私があの日のことを言うと先輩も大きく笑い始めた



「すっごい懐かしいな!!
あのとき、俺のこと揺すったくせに、私何も知りませんよーみたいな顔一生懸命作って、
俺と目が合ったら慌ててんの!!

しかも!自分の駅じゃないところで降りるし」



あの時はすごく恥ずかしかったけど、今思い出すとすごくいい思い出だ




それももう今日で終わりなのか...。



「どした??急に黙り込んで」


「.......先輩。寂しいです...。」



遂にずっと隠そうとしてきた思いが溢れてしまった。



もー。先輩のめでたい門出なのに。






「てんぼちゃん...」



そう言ってただ先輩は私のことを抱きしめてくれた。


こんな時間が永遠に続けばいいのに。



そう思いながらずっと先輩にくっついていた



離れたくない。



遠くになんて行かないで...。



なんて言えるわけもなく、私はただ先輩との今の時間を大事にしようと一生懸命笑顔を作った






次の日。とうとうこの日が来てしまった。



先輩とバイバイしなきゃいけない日。



今日もまた登校の電車に揺られる。



東条駅について電車に梨捺先輩と乗り込む吉岡先輩。



「よっ!」とまた口パクをして手を上げる


あのキラキラの笑顔で。


今ではもう梨捺先輩もあの綺麗な愛想笑いではなくて手を振ってニコニコしてくれる



こんなにも関係性が近づけるなんて思ってもみなかった。



こんな登校も今日で最後か。


卒業式が始まって先輩たちが入場する。


吉岡先輩はやっぱり1番かっこよくてキラキラしている



そういえばこの学校にはネクタイを交換すると結ばれるという伝説がある



吉岡先輩のネクタイほしいなぁ。


写真も撮りたい。





なんて思ってたのに。。


卒業式後には吉岡先輩の周りは人だらけ。


男女問わず人気の吉岡先輩。


「おい!遥人!この後焼き肉いこーぜ!!」


「おう!肉いいねぇ!」



なんて会話してるし。


私との時間なんてないよね...。



でもそれならこのままバイバイ...??


彼女でもないし図々しくいけないや。。



帰ってからお祝いのメッセージとサヨナラのメッセージ送らなきゃ、、





そう思いながらひとりで先輩との思い出を振り返りたくて図書館へ行った。



ここでふたりでお弁当食べたなぁとか、たくさんお話したなぁとか。


先輩といる時の私はいつも笑顔でいつも楽しそうだった。。


歩くところ歩くところ先輩との思い出ばっかり浮かんで、いつの間にか自分が先輩ばっかりになっちゃってることに気がつく。




もうバイバイなんて...。


寂しい。


吉岡先輩...もう会いたいです。






図書館から駅までの道。



昨日までは吉岡先輩と手を繋いでかえった。



寂しくて気がつけば涙を流していた。



あぁ。
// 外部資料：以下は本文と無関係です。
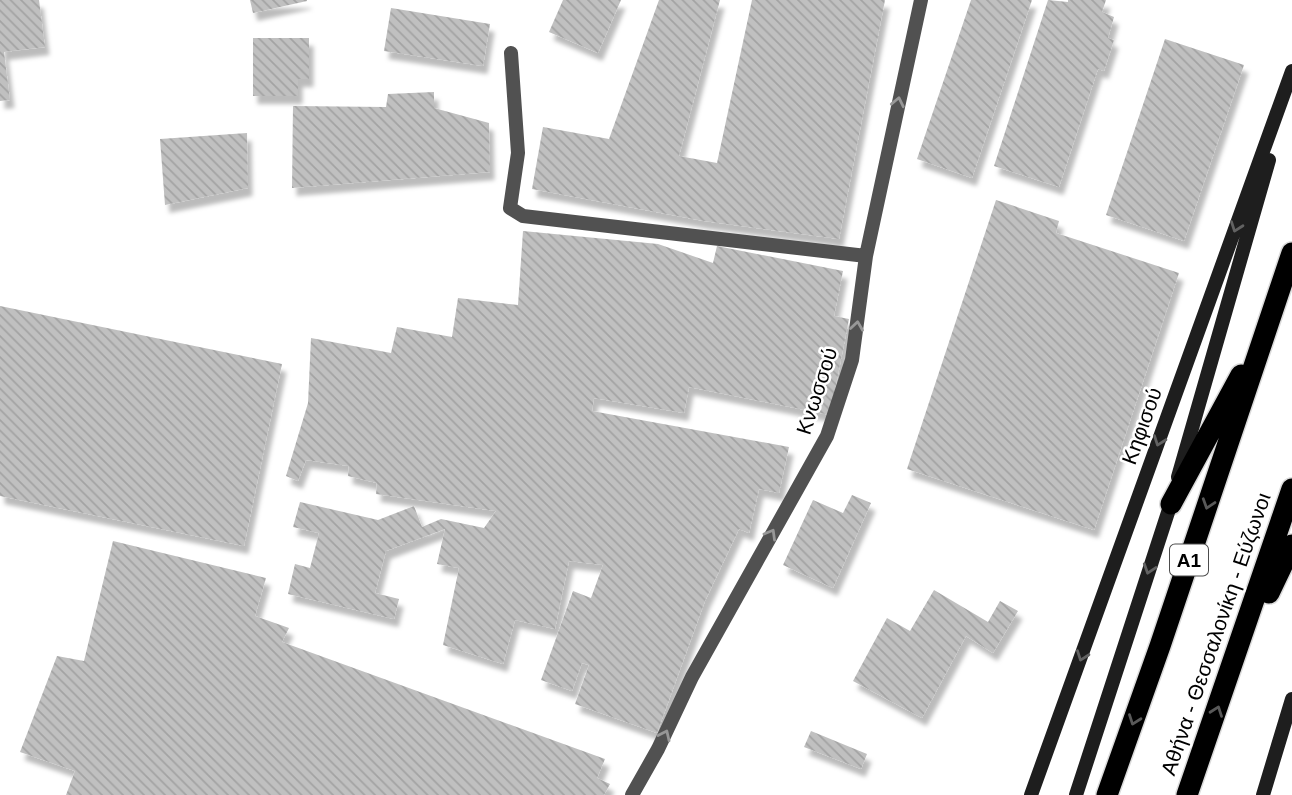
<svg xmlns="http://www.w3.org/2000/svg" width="1292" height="795" viewBox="0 0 1292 795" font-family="Arial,sans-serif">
<defs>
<pattern id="building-back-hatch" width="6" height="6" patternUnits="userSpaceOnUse" patternTransform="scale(1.75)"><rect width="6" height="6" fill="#c0c0c0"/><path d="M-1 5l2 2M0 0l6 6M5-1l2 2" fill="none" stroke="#a3a3a3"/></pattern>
<filter id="shadow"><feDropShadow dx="4.5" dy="8" stdDeviation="2" flood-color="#0004"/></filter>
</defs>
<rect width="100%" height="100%" fill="#fff"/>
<!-- building -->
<path fill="url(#building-back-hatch)" filter="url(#shadow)" d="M0,0H39L45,47L4,52L10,100L0,101Z
M250,0H307V1L253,13Z
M563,0H621L598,53L549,32Z
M659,0H720L679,156L717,163L752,0H885L839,239L704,221L532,189L543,127L609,139Z
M971,0H1032L972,178L917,159Z
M1048,0L1068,2V0H1106L1102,12L1114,17L1108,38L1114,40L1104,71L1098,69L1059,187L994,166Z
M391,8L490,24L483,66L384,51Z
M253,38H309V79H298V96H253Z
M1165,39L1244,65L1184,241L1106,215Z
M434,92V108L489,123L490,172L292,188L293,106L386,107L388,94Z
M247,133L248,188L165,205L160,139Z
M996,200L1059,221L1056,233L1179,273L1094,530L907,469Z
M523,231L658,244L713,263L717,246L843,271L834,316L849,319L830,415L689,387L684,413L594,398L592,411L789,447L779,493L759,489L749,533L739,529L705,601L657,733L575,704L589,665L582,663L572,691L541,680L573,591L591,598L603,565L569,561L555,629L515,620L503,664L443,645L459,568L437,564L445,529L386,551L375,593L399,599L394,619L288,594L295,564L310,568L319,533L293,527L300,502L378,520L414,506L422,527L441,519L484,528L496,511L376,494L377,483L348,476L349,466L306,460L298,481L286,476L308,403L311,338L391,353L397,327L452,337L458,298L518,305Z
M0,306L282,364L244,546L0,496Z
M852,495L871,503L833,588L783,565L813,500L843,513Z
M113,541L266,578L255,616L289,628L282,642L605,759L597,778L610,784L604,795H66L75,771L20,752L57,656L84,661Z
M934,590L988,622L1000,601L1018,611L993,653L966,636L922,718L853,681L887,618L910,631Z
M811,731L867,754L861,769L804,747Z"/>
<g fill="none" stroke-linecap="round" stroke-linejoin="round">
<!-- motorway casing -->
<g stroke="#dbdbdb" stroke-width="24">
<path id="motorway" d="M1171,504L1241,375
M1269,593L1292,545
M1107,795L1160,646L1292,253
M1187,795L1292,489"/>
</g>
<!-- minor -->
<path stroke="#515151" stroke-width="14" d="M511,53L518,153L510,208L523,216L866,256
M632,795L658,749L692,677L827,436L852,360L866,256L921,0"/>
<!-- secondary -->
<path stroke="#1e1e1e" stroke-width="14" d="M1178,477L1269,160
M1031,795L1292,71
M1076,795L1173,497
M1263,795L1292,699"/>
<!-- motorway -->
<use href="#motorway" stroke="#000" stroke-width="21"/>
</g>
<!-- one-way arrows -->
<defs><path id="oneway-chevron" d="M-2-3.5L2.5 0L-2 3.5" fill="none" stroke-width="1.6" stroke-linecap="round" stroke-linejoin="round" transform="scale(1.75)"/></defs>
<g stroke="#979797">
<use href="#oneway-chevron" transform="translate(898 102) rotate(-78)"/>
<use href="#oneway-chevron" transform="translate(857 326) rotate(-82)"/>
<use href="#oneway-chevron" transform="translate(771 534) rotate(-60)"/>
<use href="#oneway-chevron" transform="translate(665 735) rotate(-65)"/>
</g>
<g stroke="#626262">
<use href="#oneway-chevron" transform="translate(1236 227) rotate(110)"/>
<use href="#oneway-chevron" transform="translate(1159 441) rotate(110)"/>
<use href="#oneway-chevron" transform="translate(1149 569) rotate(108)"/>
<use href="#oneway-chevron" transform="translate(1082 656) rotate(110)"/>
</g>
<g stroke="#595959">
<use href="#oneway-chevron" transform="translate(1208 504) rotate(108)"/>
<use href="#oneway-chevron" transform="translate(1217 711) rotate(-70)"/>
<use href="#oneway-chevron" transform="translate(1134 720) rotate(110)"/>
</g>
<g text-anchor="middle" stroke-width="5" stroke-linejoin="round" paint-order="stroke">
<!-- shield labels -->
<rect fill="#fff" stroke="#4c4c4c" stroke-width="2" x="1170" y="544.5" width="38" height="31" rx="5"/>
<g font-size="19" font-weight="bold" fill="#000">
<text x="1189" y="567">Α1</text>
</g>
<!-- street labels -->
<g font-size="21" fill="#000" stroke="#fff">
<text transform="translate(817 391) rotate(-72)" y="7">Κνωσσού</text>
<text transform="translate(1142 426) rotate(-70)" y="7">Κηφισού</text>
<text transform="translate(1216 634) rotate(-71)" y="7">Αθήνα - Θεσσαλονίκη - Εύζωνοι</text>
</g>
</g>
</svg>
吉岡先輩のことでたくさん泣いたなぁ



それも全部いい思い出。


これからの学生生活に吉岡先輩がいないと思ったらとても辛いけど、このいい思い出を胸に私はあと2年、この高校に通うんだ。



「あれ?未緒ちゃんじゃない???」


「おう!未緒!お前なにやってんの???」



私がブルーな気分に浸っていると、後ろから智弘と梨捺先輩が来た



しっかり、ネクタイが交換されている。


すごい。噂通りなんだ。



「未緒ちゃん、遥人は???」



「吉岡先輩は...みんなに囲まれてたし。焼き肉行くみたいですし...。」


「なるほどな。
お前の出る幕なくて先に帰ってて、寂しくなってひとり泣いてんの??

ってことは、あとから待ち合わせか???」



「いや...もうバイバイかも。」



「は??」「へ??」


私が辛そうに言うとふたりが何いってんの?という顔でこちらを見る。